▶ ОБЯЗАТЕЛЬНЫЕ ЗАДАНИЯ:
1. Ответьте по отрывку о старте в Формуле-1:
(a) В какой момент рассказчику давали сигнал с пит-уолл?
(b) В какое «окно» времени гаснут стартовые огни?
(c) Шины какого поставщика рассказчик не мог чувствовать настолько, насколько было нужно?
2. Изложите отрывок о старте в Формуле-1 в двух предложениях.
3. Подхватите отрывок о старте в Формуле-1 и продолжите его с того места, где он заканчивается.

▶ ОТРЫВОК ДЛЯ ЧТЕНИЯ:

---*---

Еще один важный фактор – топливо. На этой трассе потребление топлива имеет критическое значение? В последние годы моего пребывания в Формуле-1 Мерседес был очень чувствителен к потреблению топлива. Когда 2 Ред Булла занимали первый ряд стартового поля, мы обсуждали, надо ли нам проехать формационный круг очень быстро, чтобы подействовать им на нервы. Но на самом деле мы так никогда не делали. Доезжаю до своего стартового места, переключаюсь на нейтраль... и жду момента истины.

Мне давали сигнал с пит-уолл, когда 17 машин из 22 занимали свои места. В этот момент я включал первую передачу. Потом я развивал обороты двигателя, начиная с момента, когда загоралось 2 из 5 стартовых огней. У гонщиков учащается сердцебиение, пока они ждут, когда погаснут огни. У меня оно учащалось далеко не так сильно – где-то до 120 ударов, а моим максимум было 182 удара в минуту. Это все просто из-за адреналина. Я мог спокойно звучать в разговоре с командой, но мой пульс существенно учащался.

Простая правда о старте в Гран-При – это то, что необходимо как можно лучше реагировать на огни. Люди, наверное, думают, что вы стараетесь хорошо стартовать, предвосхищая этот момент, но так вы скорее всего заработаете фальстарт. Этот момент трудно предвосхитить, потому что огни гаснут в случайный момент «окна» в 3-5 секунд. Вы разгонитесь до 100 км/ч меньше, чем за три секунды, и очень рискованно опережать события.

Стартовый рывок, торможение, прохождение поворота – все на пределе. Даже люди, привыкшие гоняться на высоком уровне в других гонках, испытывают сложности с тем, чтобы справиться с машиной Формулы-1.

Когда 2 Ред Булла занимали первый ряд стартовой решетки, я регулярно терял 3-4 метра по отношению к Себастьяну в первые мгновения гонки. У нас были разные техники реакции, я не принимал идею, что я реагирую лучше при низком сердцебиении, а не высоком. Это связано с физическими особенностями. Например, во времена, когда Эдди Ирвайн был партнером Михаэля Шумахера по Феррари, он реагировал быстрее, как и другой гонщик Феррари – Фелипе Масса. Но держите в уме, что речь идет всего лишь о 1-2 сотых секунды.

Мои проблемы со стартами в поздней стадии моей карьеры были вызваны вовсе не возрастом, как, наверное, многие думали, но моей чувствительностью по отношению к резине! В каждой гонке гонщик хочет как можно лучше чувствовать, что будет, когда он отпускает сцепление и начинает чувствовать, как шины приходят в движение под ним. Это очень важно минимизировать пробуксовку, но после введения нового поставщика резины я просто не мог чувствовать шины Пирелли настолько, насколько это было нужно.

---*---

▶ ПОКАЗАННЫЕ ДАННЫЕ:
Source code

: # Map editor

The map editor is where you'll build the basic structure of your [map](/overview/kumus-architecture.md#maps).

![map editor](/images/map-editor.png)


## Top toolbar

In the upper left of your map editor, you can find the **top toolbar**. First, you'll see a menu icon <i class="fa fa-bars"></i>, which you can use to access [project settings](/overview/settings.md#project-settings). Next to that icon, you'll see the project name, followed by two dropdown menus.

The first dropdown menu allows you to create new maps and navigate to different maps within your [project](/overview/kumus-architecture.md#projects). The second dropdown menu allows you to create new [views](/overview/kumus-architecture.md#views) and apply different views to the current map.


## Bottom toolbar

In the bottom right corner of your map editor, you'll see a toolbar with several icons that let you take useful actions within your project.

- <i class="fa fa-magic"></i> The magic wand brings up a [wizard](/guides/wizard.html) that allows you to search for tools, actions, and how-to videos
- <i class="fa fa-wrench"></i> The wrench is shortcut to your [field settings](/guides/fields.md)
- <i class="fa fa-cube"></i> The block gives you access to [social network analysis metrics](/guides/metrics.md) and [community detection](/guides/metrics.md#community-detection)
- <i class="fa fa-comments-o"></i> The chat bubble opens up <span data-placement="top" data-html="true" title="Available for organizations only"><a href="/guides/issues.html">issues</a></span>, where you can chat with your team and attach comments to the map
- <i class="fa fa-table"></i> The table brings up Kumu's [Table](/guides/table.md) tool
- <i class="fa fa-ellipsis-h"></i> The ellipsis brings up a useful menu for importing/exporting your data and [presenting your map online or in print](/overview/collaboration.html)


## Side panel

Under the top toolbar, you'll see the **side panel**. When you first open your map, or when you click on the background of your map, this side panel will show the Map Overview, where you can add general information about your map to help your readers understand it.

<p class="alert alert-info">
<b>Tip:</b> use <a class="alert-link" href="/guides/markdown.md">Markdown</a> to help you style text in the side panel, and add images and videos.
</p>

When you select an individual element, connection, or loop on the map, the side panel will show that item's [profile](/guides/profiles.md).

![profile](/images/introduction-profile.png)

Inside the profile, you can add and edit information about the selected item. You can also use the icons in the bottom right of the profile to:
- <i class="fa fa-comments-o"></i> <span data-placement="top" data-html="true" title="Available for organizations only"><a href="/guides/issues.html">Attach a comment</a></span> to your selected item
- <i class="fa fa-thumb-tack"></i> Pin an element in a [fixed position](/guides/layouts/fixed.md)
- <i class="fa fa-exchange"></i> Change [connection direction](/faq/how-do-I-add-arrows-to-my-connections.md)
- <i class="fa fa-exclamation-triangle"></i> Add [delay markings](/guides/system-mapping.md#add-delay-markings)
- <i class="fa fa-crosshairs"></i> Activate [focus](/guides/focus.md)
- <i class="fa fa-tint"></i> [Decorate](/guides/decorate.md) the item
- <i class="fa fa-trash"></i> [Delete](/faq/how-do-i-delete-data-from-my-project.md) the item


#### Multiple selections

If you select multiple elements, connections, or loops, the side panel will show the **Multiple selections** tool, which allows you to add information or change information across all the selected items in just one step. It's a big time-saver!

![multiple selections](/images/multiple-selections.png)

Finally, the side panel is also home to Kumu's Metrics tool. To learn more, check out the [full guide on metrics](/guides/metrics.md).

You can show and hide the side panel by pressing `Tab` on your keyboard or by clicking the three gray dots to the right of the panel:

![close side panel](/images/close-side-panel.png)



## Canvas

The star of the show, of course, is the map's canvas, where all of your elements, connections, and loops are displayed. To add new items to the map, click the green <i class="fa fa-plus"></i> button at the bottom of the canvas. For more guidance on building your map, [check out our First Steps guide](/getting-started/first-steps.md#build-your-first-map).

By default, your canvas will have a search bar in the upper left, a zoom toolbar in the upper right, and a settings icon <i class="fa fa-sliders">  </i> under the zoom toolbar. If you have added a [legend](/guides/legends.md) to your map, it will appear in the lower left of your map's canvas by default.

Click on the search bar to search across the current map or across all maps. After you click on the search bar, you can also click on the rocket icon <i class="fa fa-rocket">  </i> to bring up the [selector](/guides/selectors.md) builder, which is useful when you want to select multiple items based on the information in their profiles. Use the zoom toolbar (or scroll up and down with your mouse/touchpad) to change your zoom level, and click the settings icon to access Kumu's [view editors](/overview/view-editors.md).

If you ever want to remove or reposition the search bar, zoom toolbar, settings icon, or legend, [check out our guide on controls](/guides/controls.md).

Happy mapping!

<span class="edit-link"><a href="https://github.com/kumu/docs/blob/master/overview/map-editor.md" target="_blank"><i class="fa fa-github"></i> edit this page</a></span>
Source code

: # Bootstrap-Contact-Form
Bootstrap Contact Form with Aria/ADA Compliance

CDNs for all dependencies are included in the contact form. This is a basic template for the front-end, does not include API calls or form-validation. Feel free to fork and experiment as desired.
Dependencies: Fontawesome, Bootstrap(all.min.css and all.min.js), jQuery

---*---

▶ ОТВЕТЫ ПО ПОРЯДКУ:
1.
(a) Когда 17 машин из 22 занимали свои места.
(b) В случайный момент «окна» в 3–5 секунд.
(c) Шины Пирелли.

2. Перед стартом гонщик ждет сигнала с пит-уолл и погасания огней, а его пульс заметно учащается из-за адреналина. Главное на старте — как можно лучше реагировать на огни, гаснущие в случайный момент, а свои поздние проблемы со стартами рассказчик объясняет не возрастом, а тем, что не мог достаточно чувствовать шины Пирелли.

3.
Нужно узнать очень много информации по мере приближения старта. Мы знаем температуру шин? Каков уровень сцепления с трассой? Он может серьезно различаться в зависимости от стороны стартового поля. Какова точка срабатывания сцепления, когда машина оживает? Когда я ездил в Формуле Форд, все было просто: двигатель до 8000 оборотов, отпускай сцепление, и вперед, поехали! Техническая сложность Формулы-1 находится в световых годах от этого, но реакция техники никогда не была полностью предсказуемой, что делает ее похожей на самих пилотов.

А что касается трассы? Они могут быть совершенно разными, от бразильского Интерлагоса, где старт на подъеме, и гонщик вынужден держать ногу на тормозе, чтобы машина не скатывалась, до Сузуки в Японии, где все наоборот, и машина норовит скатиться вперед.

Потом начинается ад для барабанных перепонок из-за звука двигателя в гоночном режиме. Первые секунды гонки – так часто важные для ее результата – тоже зависят от трассы. Возьмем для примера Монако: рывок к первому повороту, Сен-Девот, короткий, напряженный и очень узкий. В Монце все наоборот, длинный, длинный спуск к первой шикане в конце прямой. Правильное переключение передач жизненно важно, но в этом нам помогают лампочки на руле и звуковой сигнал в ушах.

Гонщик испытывает так много эмоций в ходе гонки, все чувства обострены, и вы даже можете чувствовать запах травы. Но в то же время зрение существенно ограничено, посколько глаза находятся на уровне коленей, это усиливает чувство скорости и усложняет выбор траектории. Наше зрение, ограниченные шлемами, дополнительно ограничивается высокими боковинами кокпита. Можете мне не верить, но из кокпита я не вижу даже своего переднего крыла. А если идет дождь, все становится еще хуже.

Я не думаю, что где-то еще, кроме, возможно, мотоспорта, вы должны быть так сфокусированы. Вы вынуждены тормозить в брызгах и пытаться увидеть какие-то различимые ориентиры вроде рекламных щитов.

Психологическая устойчивость особенно важна, когда вы гоняетесь в местах вроде Монако. С Монако и близко ничего не может сравниться. Когда я там лидировал, это был бесконечный перезапуск самого себя, копирование и вставка того, что вы делали круг за кругом до этого. В Мирабо, например, спуск, за которым идет правый поворот, а за ним идет шпилька, вы постоянно должны бороться с ощущением, что тормозите слишком рано.

Дженсон Баттон однажды спросил, не чувствую ли я, подобно ему, что в ходе гонки в Монако барьеры все больше и больше приближаются. Моим ответом было твердое: «Нет», всегда все зависит от вас, машины и трассы.

Наша работа заключается в том, чтобы всегда оставаться на пределе и проходить повороты как можно быстрее. В каждом повороте гонщик старается изо всех сил, чтобы сохранить баланс и выжать еще немного больше.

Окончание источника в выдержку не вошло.